Of those who came forward to report the incident, twin brothers, Joe and Mark Tocci, did not tell the complete truth concerning the extent to which members of the group had been involved in the murder. After investigators questioned each individual separately, all of the witnesses except the Tocci brothers gave consistent statements and details, which police were able to verify with evidence. A crime-scene investigation was conducted by the Osceola County Sheriff’s Department at the Gardenia house. A very strong stench of dried blood was immediately detected upon entering the residence. Investigators discovered several drops of what appeared to be dried blood in a big area where the southeast bedroom was located. They also discovered what appeared to be blood with an unknown substance on top of it. The search also uncovered shotguns and pellets, which were found in the other bedrooms. After eyewitness reports were made, LeBron, who was accompanied by Stacie Kirk and Howard Kendall (who was involved in burning Oliver’s truck), were apprehended in a car parked on a street outside of Legz Diamond (in New York) and arrested on December 5, 1995. A search of their vehicle uncovered Oliver’s belongings, including an identification card attached to a planner with the name, “Larry N. Oliver.” Police began questioning LeBron at around 3:15 a.m. on December 6, 1995. The questioning was recorded on a cassette and later played before a jury as evidence received.

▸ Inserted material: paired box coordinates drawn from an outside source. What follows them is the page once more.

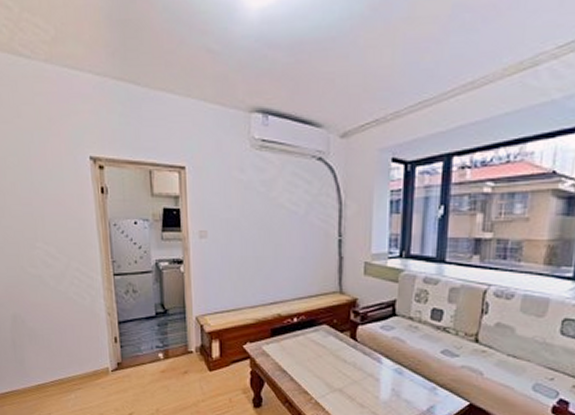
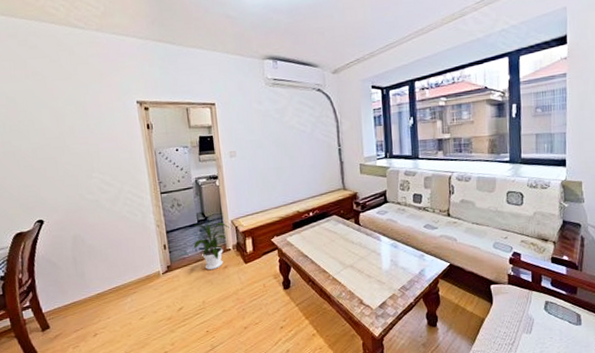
house plant: none [145,318,193,374] -> present [190,223,229,270]

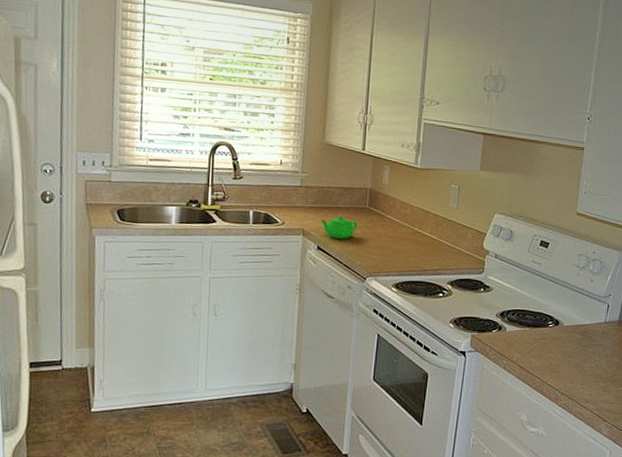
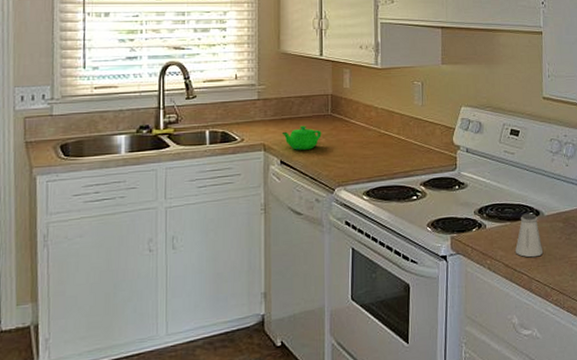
saltshaker: none [532,321,558,363] -> present [515,213,544,258]

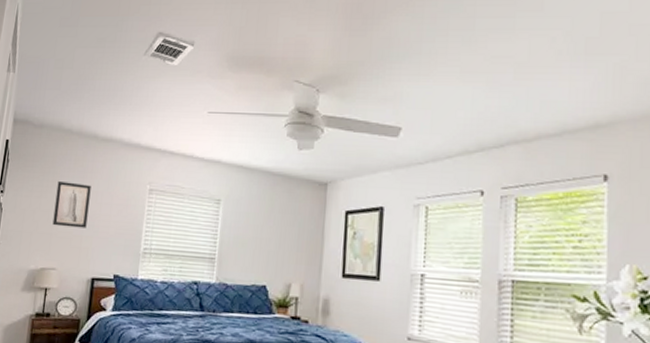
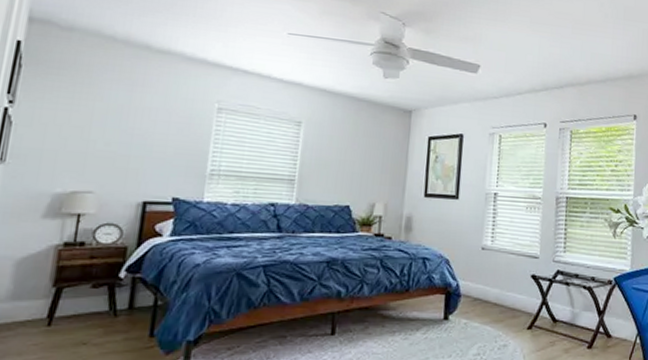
wall art: present [52,181,92,228] -> none [88,94,143,147]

During questioning, LeBron claimed he was at a former girlfriend’s house the night of the murder and repeatedly denied ever knowing Oliver. LeBron stated, however, that it might have been possible he met Oliver that night, but he did not remember the meeting. When asked if he noticed any blood spots or strange odors at the Gardenia house, LeBron claimed the house always had a foul smell. During trial, eyewitnesses testified that LeBron directed the events before and after the murder of Oliver. According to LeBron’s now former girlfriend, Charbonier, she had been receiving numerous letters written by LeBron, which declared he loved her and addressed her as his fiancée. In the letters, LeBron allegedly referred to her testifying as an alibi witness for him, although she had testified as the State’s witness.
LeBron was resentenced to death for a third time in Osceola County on December 28, 2005.
Howard Kendall (DC# X03585)
Kendall was convicted of armed robbery and kidnapping (CC# 95-2379), and arson (CC# 95-2437).
He was sentenced to 11 years for each offense. These offenses were unrelated to the case.
Stacie Kirk (DC# X04005)
Kirk was charged with first-degree murder in an unrelated case and armed robbery (CC# 95-2554). She entered into a plea agreement with the State for a sentence of 42 months prison and two years probation in exchange for her testimony against LeBron.
Joe Tocci was not arrested for anything related directly to the murder, aside from hiding evidence related to the murder. He received a sentence of two years house arrest followed by eight years probation.
Mark Tocci (DC# 165597)
Mark Tocci was convicted of first-degree murder as an accessory and was sentenced to three years. Tocci was tried separately for his offense (CC# 95-2350).